West Virginia Investment Management Board, Charleston, reported its pension fund assets returned a net 8.9% in the fiscal year ended June 30, according to a preliminary performance report by Verus Advisory, the board's investment consultant.
The board's two biggest pensions funds — the $7.6 billion Teachers' Retirement System and the $6.7 billion Public Employees' Retirement System — each returned 8.9% in fiscal year 2018. The teachers plan had a three-year annualized return of 8%, a five-year return of 9%, a 10-year return of 7.4% and a 20-year return of 6.7%. The public employees plan had a three-year annualized return of 8%, a five-year return of 9.1%, a 10-year return of 7.6% and a 20-year return of 6.9%. In fiscal year 2017, the teachers plan returned 15.7% while the public employees plan returned 15.8%. Benchmark comparisons were not provided.
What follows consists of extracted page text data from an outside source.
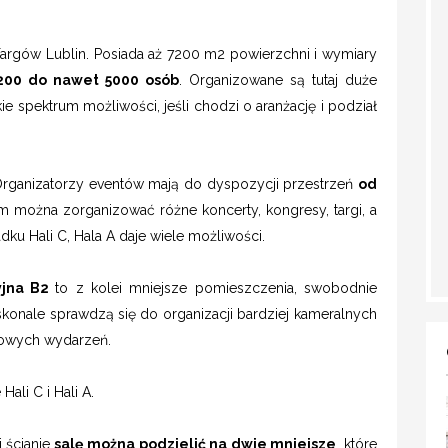
Targów Lublin. Posiada aż 7200 m2 powierzchni i wymiary
00 do nawet 5000 osób
. Organizowane są tutaj duże
okie spektrum możliwości, jeśli chodzi o aranżację i podział
rganizatorzy eventów mają do dyspozycji przestrzeń
od
 można zorganizować różne koncerty, kongresy, targi, a
ku Hali C, Hala A daje wiele możliwości.
yjna B2
to z kolei mniejsze pomieszczenia, swobodnie
skonale sprawdzą się do organizacji bardziej kameralnych
esowych wydarzeń.
Hali C i Hali A.
j ścianie
salę
można podzielić na dwie mniejsze
, które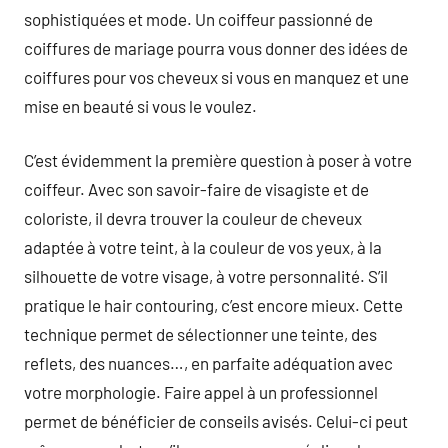
sophistiquées et mode. Un coiffeur passionné de
coiffures de mariage pourra vous donner des idées de
coiffures pour vos cheveux si vous en manquez et une
mise en beauté si vous le voulez.
C’est évidemment la première question à poser à votre
coiffeur. Avec son savoir-faire de visagiste et de
coloriste, il devra trouver la couleur de cheveux
adaptée à votre teint, à la couleur de vos yeux, à la
silhouette de votre visage, à votre personnalité. S’il
pratique le hair contouring, c’est encore mieux. Cette
technique permet de sélectionner une teinte, des
reflets, des nuances…, en parfaite adéquation avec
votre morphologie. Faire appel à un professionnel
permet de bénéficier de conseils avisés. Celui-ci peut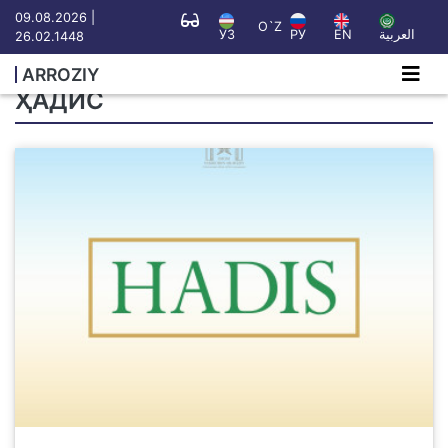
09.08.2026 |
O`Z
УЗ
РУ
EN
العربية
26.02.1448
ARROZIY
ҲАДИС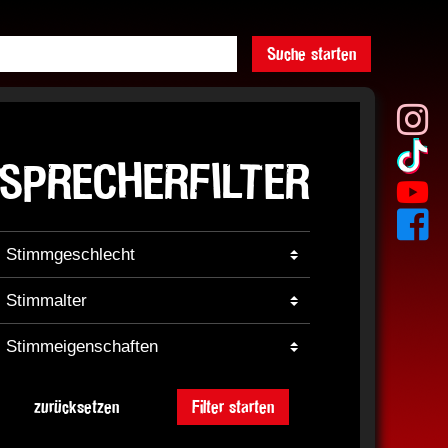
Suche starten
SPRECHERFILTER
zurücksetzen
Filter starten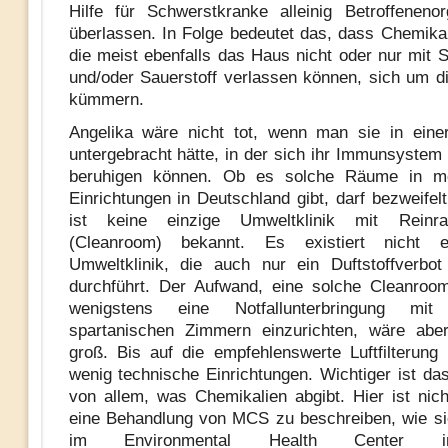
Hilfe für Schwerstkranke alleinig Betroffenenor
überlassen. In Folge bedeutet das, dass Chemikal
die meist ebenfalls das Haus nicht oder nur mit
und/oder Sauerstoff verlassen können, sich um di
kümmern.
Angelika wäre nicht tot, wenn man sie in ein
untergebracht hätte, in der sich ihr Immunsystem 
beruhigen können. Ob es solche Räume in me
Einrichtungen in Deutschland gibt, darf bezweifel
ist keine einzige Umweltklinik mit Reinra
(Cleanroom) bekannt. Es existiert nicht e
Umweltklinik, die auch nur ein Duftstoffverbo
durchführt. Der Aufwand, eine solche Cleanroom
wenigstens eine Notfallunterbringung mi
spartanischen Zimmern einzurichten, wäre aber
groß. Bis auf die empfehlenswerte Luftfilterung
wenig technische Einrichtungen. Wichtiger ist d
von allem, was Chemikalien abgibt. Hier ist nicht
eine Behandlung von MCS zu beschreiben, wie si
im Environmental Health Center i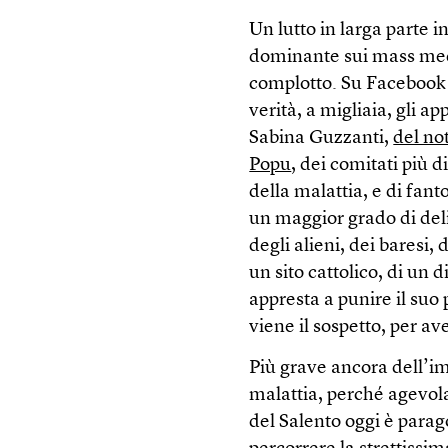
Un lutto in larga parte i
dominante sui mass media
complotto. Su Facebook r
verità, a migliaia, gli a
Sabina Guzzanti,
del no
Popu
, dei comitati più d
della malattia, e di fant
un maggior grado di delir
degli alieni, dei baresi,
un sito cattolico, di un
appresta a punire il suo
viene il sospetto, per a
Più grave ancora dell’im
malattia, perché agevol
del Salento oggi è parag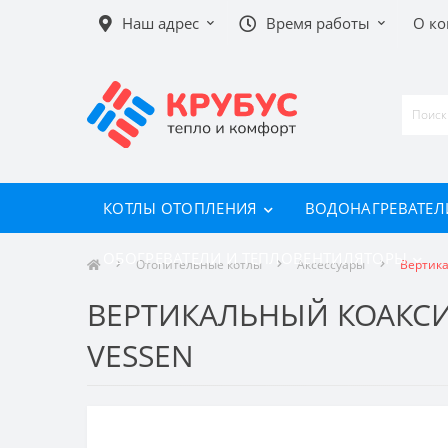
Наш адрес
Время работы
О к
КОТЛЫ ОТОПЛЕНИЯ
ВОДОНАГРЕВАТЕЛ
ОБОГРЕВАТЕЛИ И ТЕПЛОВЕНТИЛЯТОРЫ
Отопительные котлы
Аксессуары
Вертика
ВЕРТИКАЛЬНЫЙ КОАКСИА
VESSEN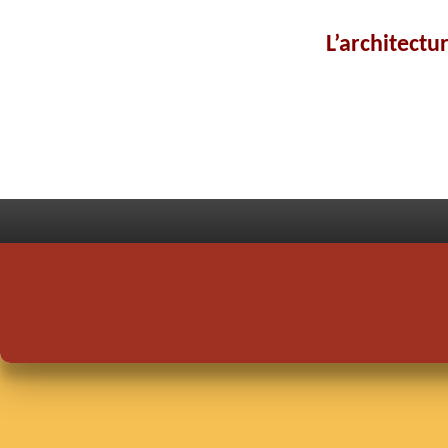
L’architectu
The board finished the fiscal year with $15.7 billion in pension assets, up from $14.8 billion the year prior. When adding insurance and endowment assets, the board controls $19.4 billion in assets.
In fiscal year 2018, its best best-performing asset class for all funds was private equity, which returned 15.31%, followed by domestic equity at 15.01%; real estate, 8.44%; international equity, 6.72%; hedge funds, 6.42%; opportunistic income, 3.57%; Treasury inflation-protected securities, 2.17%; and fixed income, 0.6%.
As of June 30, the board's actual allocation was 23.52% domestic equity, 23.39% international equity, 17.57% fixed income, 11.55% hedge funds, 9.26% real estate, 9.24% private equity, 2.32% opportunistic income, 2.02% TIPS and 1.13% cash.